== YOUR TASKS ==
- A) In the text below about The Memory Palace, condense the paragraph beginning "Mira and her sister traveled to Cleveland" while keeping its main facts.
- B) From the text below about The Memory Palace, list every kind of item the storage unit is said to be filled with.
- C) Pick up the review of The Memory Palace below at the point where it stops, and keep writing it.

== PAGE EXTRACT ==
* * *

Then one day, Mira’s life changed forever after a debilitating car accident. As she struggled to recover from a traumatic brain injury, she was confronted with a need to recontextualize her life—she had to relearn how to paint, read, and interact with the outside world. In her search for a way back to her lost self, Mira reached out to the homeless shelter where she believed her mother was living and discovered that Norma was dying.

Mira and her sister traveled to Cleveland, where they shared an extraordinary reconciliation with their mother that none of them had thought possible. At the hospital, Mira discovered a set of keys that opened a storage unit Norma had been keeping for seventeen years. Filled with family photos, childhood toys, and ephemera from Norma’s life, the storage unit brought back a flood of previous memories that Mira had thought were lost to her forever.

The Memory Palace is a breathtaking literary memoir about the complex meaning of love, truth, and the capacity for forgiveness among family. Through stunning prose and original art created by the author in tandem with the text, The Memory Palace explores the connections between mother and daughter that cannot be broken no matter how much exists—or is lost—between them.

My Review:

Beautiful, at times heart-breaking, The Memory Palace is a story about the ties that bind a family together, illness that can separate or bring a family together and the love between sisters, and mothers and daughters. Myra and Rachel Herr changed their names as adults to try to keep their mother from finding them. Norma Herr a severe schizophrenic, ultimately ends up homeless and for seventeen years the only contact she had with her children was through her younger daughter Myra, now Mira Bartók, and only through letters which were never sent directly to Mira’s home. Rachel, now known as Natalia, the older of the two chose to have no contact with their mother, at least not until they learned Norma had been hospitalised with terminal cancer. While Bartók could have written solely about what a dreadful childhood she and her sister had or their hardships or her mother’s life exclusively based on her journals, Bartók instead takes her memoir to another level where she does share with the reader pieces of her childhood, the responsibilities her older sister had to take on, Norma’s life from what was witnessed or written in journals and extrapolates these memories to the reader while describing herself as an adult traveling the world, learning, drawing, painting, living. The Memory Palace is an incredibly beautiful journey through various memories, lessons lived and learned, deep sorrow as well as joy and family. I truly enjoyed reading Bartók’s story, I took away a lot more than I thought I would, I learned and yearned to walk through an art gallery as well as attend an opera. A quest for truth, beauty, art, and knowledge are prevailing themes in Mira’s and Norma’s lives, each go about it differently to be certain, yet the desire is always just below the surface. I believe The Memory Palace would be a brilliant choice for a book discussion group as each page if filled with something to be shared and discussed. I rarely read entire books out loud to my husband, but I did share The Memory Palace with him and highly recommend it to all readers.

* * *

== RECORDS SHOWN ==
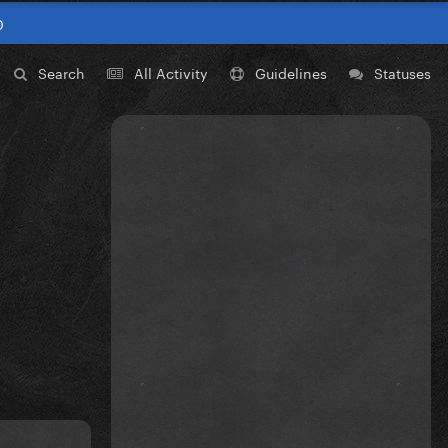
0
Search
All Activity
Guidelines
Statuses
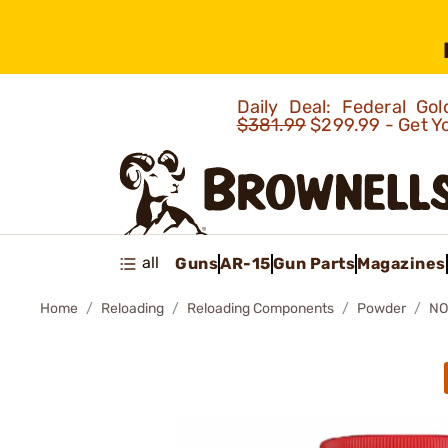
Daily Deal: Federal G
$381.99
$299.99 - Get Y
all
Guns
AR-15
Gun Parts
Magazines
Home
Reloading
Reloading Components
Powder
NO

* * *

== SOLVED TASKS ==
- A) Mira and her sister went to Cleveland and had a reconciliation with their mother that none of them had expected. At the hospital, Mira found keys to a storage unit Norma had kept for seventeen years. The unit held family photos, childhood toys, and ephemera from Norma's life, and it brought back memories Mira had believed were gone forever.

- B)
- Family photos
- Childhood toys
- Ephemera from Norma's life

- C)
About the Author:

Mira Bartók is a Chicago-born artist and writer and the author of twenty-eight books for children. Her writing has appeared in several literary journals and anthologies and has been noted in The Best American Essays series. She lives in Western Massachusetts where she runs Mira’s List (http://www.miraslist.blogspot.com), a blog that helps artists find funding and residencies all over the world. The Memory Palace is Mira’s first book for adults. You can find her at: www.thememorypalace.com.

I received a complimentary copy of The Memory Palace by Mira Bartók from Shelf Awareness and Simon & Schuster to review. Receiving a complimentary copy in no way reflected my review of aforementioned novel.